### Passage shown
★ ★ ★ ★
Passages from Robert Ardrey's Book, "Territorial Imperative".




Remember this: Everyone wants to mark their terriotory and fight over it even if its a speck of nothing.

I bought this book from the library because they decided to 'trash' its existance on their shelves because it was 'out of date' I guess? So for $0.25 I bought it. Its been sitting in a bind somewhere in the annals of my dad's house. After wrestling with this other book that is all of 227 pages and going back an forth with it while cooking or sun-bathing (you wait till I write my commentary on that one. lmao. Its not what I read, it was what was between the lines. Let me tell you--DEEP between the lines.) Also this could be a strange way of not forming an attachment. Not that I don't try to experience joy of my own doing but I also don't want to believe in 'the yellow brick road' either. The only people rolling down that delusional cloud bank is a naive girl wearing sparkly red shoes, a coward, a heartless tea kettle and an idiot made of straw. I don't plan on applying for any of those jobs no time soon.
★ ★ ★ ★
(Items from a data source)
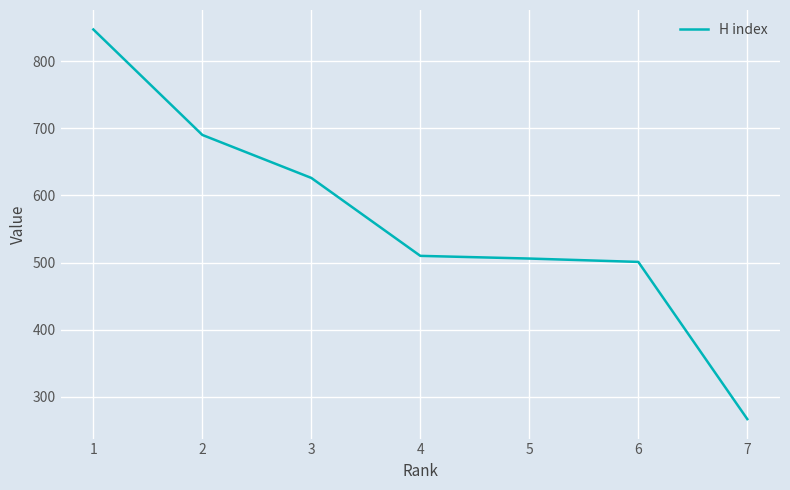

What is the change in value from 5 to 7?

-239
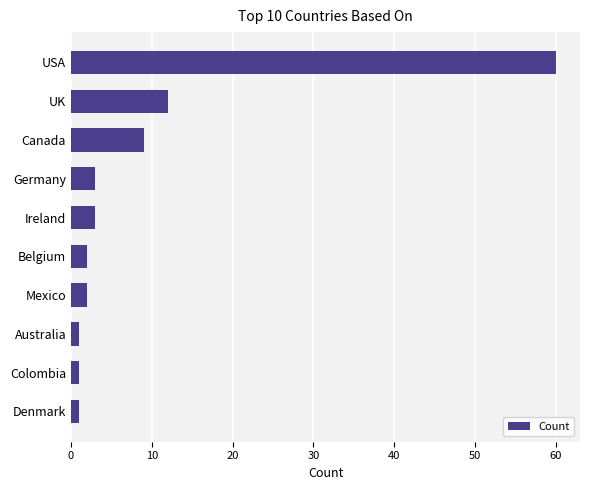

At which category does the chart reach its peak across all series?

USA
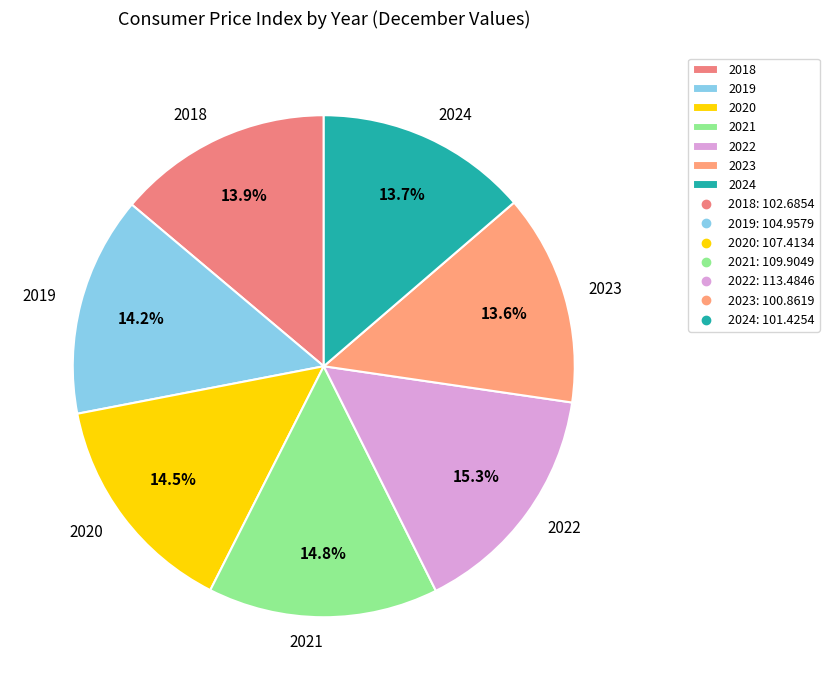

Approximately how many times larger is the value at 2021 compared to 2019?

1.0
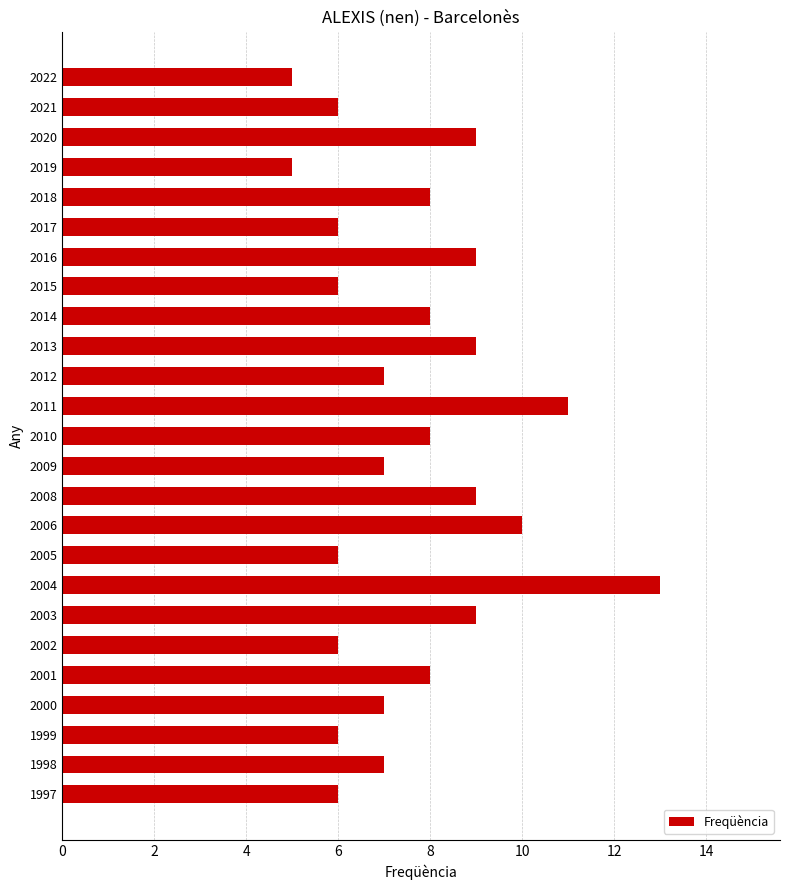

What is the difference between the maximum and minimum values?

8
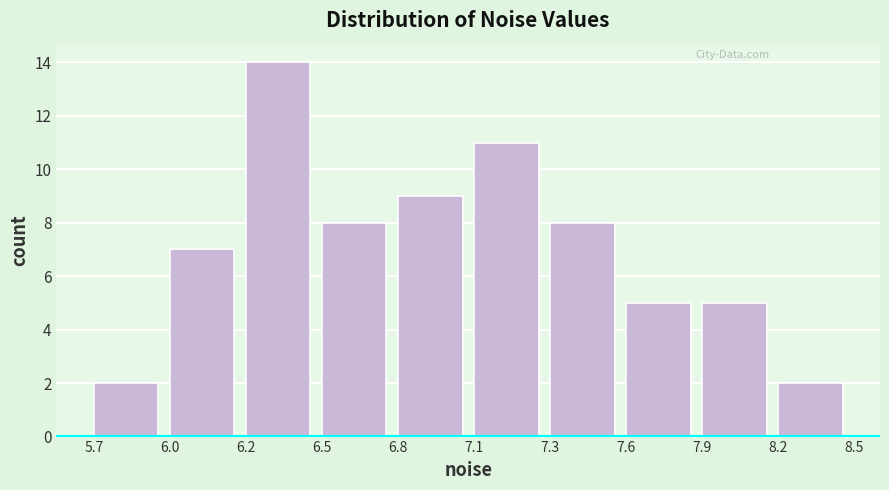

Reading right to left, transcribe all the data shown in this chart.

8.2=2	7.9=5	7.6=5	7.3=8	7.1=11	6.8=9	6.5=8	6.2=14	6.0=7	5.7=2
★ ★ ★ ★
### Apply what you read
(1) Write out the post about Robert Ardrey's book again, beginning at the words "Passages from Robert" and stopping after "speck of nothing.", and switch "speck of nothing" to "patch of dirt".
(2) Resume the post about Robert Ardrey's book, picking up after its last sentence.
The records are separate material, apart from the post about Robert Ardrey's book.

### Answers to each task
(1)
Passages from Robert Ardrey's Book, "Territorial Imperative".




Remember this: Everyone wants to mark their terriotory and fight over it even if its a patch of dirt.

(2)
So here is some pieces to it I thought sounded pretty spot on.
"I am entirely willing to grant that anything is possible, but to me the statistics seem against it. And to the second reminder concerning the control we exert over our environment, I must reply, "You are thinking of environment in terms of physical arrangements. You are thinking of drainage ditches and antibiotics and slum clearance and hybrid corn. You are forgetting something---that the most important element in the human environment is man himself. And so long as we live in a time when a few human beings, by pressing an arrangement of buttons, can in a few hours so alter our physical environment as to make life all but insupportable on this planet, then I am unimpressed by the argument that we have gained control of any part of it." (Ardrey 33)
"I do not believe that we are towns without histories, ships without compasses, moments without memories. We carry in that region known as the unconscious certain patterns inherited from ancient days. They are patterns of survival value, or we should not be here. And they are legacy of all that life which has come before us, assuring us that we are not alone.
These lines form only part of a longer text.